## Exercise passage
━━━

# Proving theorems about angles without angles

10 Feb 2019

In several recent posts, I have been exploring a way of doing trigonometry using vectors and their various products while de-emphasizing angle measures and trigonometric functions.

In this system, triangles are represented as sets of three vectors that add to 0

a + b + c = 0

The traditional law of cosines can be replaced with a vector equation that uses the dot product

c^2 = a^2 + b^2 + 2 a\cdot b

the law of sines can be replaced with a vector equation that uses the wedge product

a \wedge b = b \wedge c = c \wedge a

and rotations and reflections can be represented using geometric products of vectors. For vectors in the plane, the rotation of a vector v through the angle between vectors a and b can be represented by right multiplying by the product \hat{a}\hat{b}Reminder on notation: in these posts, lower case latin letters like a and b represent vectors, greek letters like \theta and \phi represent real numbers such as lengths or angles, and \hat{a} represents a unit vector directed along a, so that \hat{a}^2=1 and a = |a|\hat{a}. Juxtaposition of vectors represents their geometric product, so that ab is the geometric product between vectors a and b, and the geometric product is non-commutative, so the order of terms is important.

v_\mathrm{rot.} = v \hat{a}\hat{b}

and the reflection of v in any vector c can be represented as the “sandwich product”

v_\mathrm{refl.} = c v c^{-1} = \hat{c} v \hat{c}

Notice that none of these formulae make direct reference to any angle measures.

But without angle measures, won’t it be hard to state and prove theorems that are explicitly about angles?

Not really. Relationships between directions that can be represented by addition and subtraction of angle measures can be represented just as well using products and ratios of vectors with the geometric product. And the geometric product is better at representing reflections, which can sometimes provide fresh insights into familiar topics.

━━━

## Record extracts
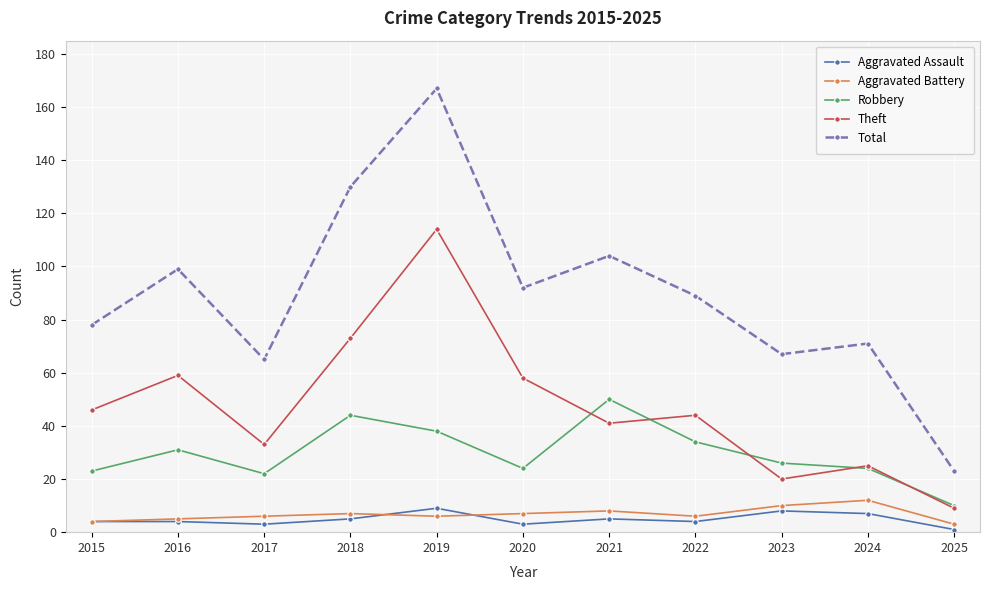

What is the sum of the Aggravated Battery values at 2020 and 2021?

15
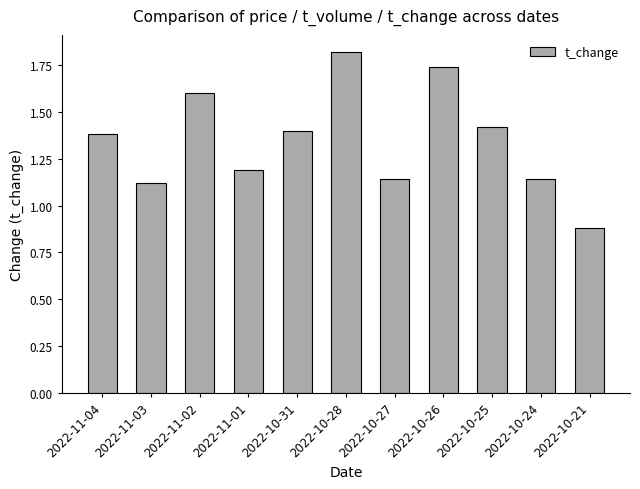

At which category does the chart reach its peak across all series?

2022-10-28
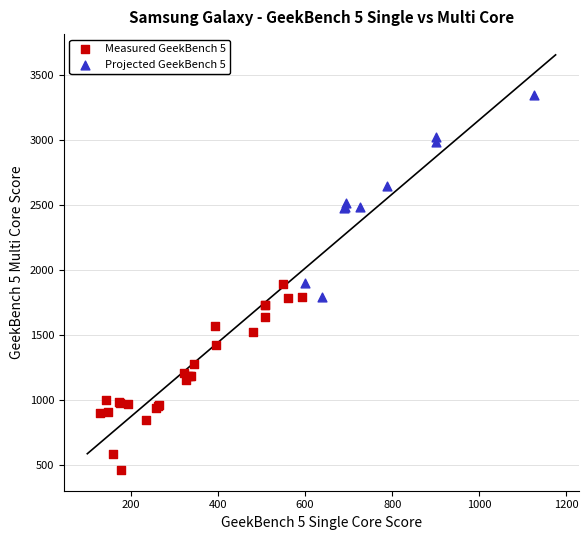

Which series has the widest spread of Y values?

Projected GeekBench 5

━━━

## Problems and tasks
(a) Reproduce the part of the post about proving angle theorems without angles between "In several recent" and "and trigonometric functions.", inclusive.
(b) In the post about proving angle theorems without angles, how are triangles represented?
(c) Resume the post about proving angle theorems without angles, picking up right after its final sentence.
The material that comes after the post is not needed for this exercise.

## Answers per task
(a)
In several recent posts, I have been exploring a way of doing trigonometry using vectors and their various products while de-emphasizing angle measures and trigonometric functions.

(b) As sets of three vectors that add to 0.

(c)
We’ll take as our example the inscribed angle theorem, because it is one of the simplest theorems about angles that doesn’t seem intuitively obvious (at least, it doesn’t seem obvious to me…).

The inscribed angle theorem says that every angle inscribed on a circle that subtends the same arc has the same angle measureTerminology: an inscribed angle of a circle is an interior angle of a triangle with 3 vertices lying on the circle’s circumference. Roughly speaking, an angle at a point subtends the things that you could see from the point if your field of view was limited to the given angle. In the figure, the blue inscribed angles all subtend the same purple arc.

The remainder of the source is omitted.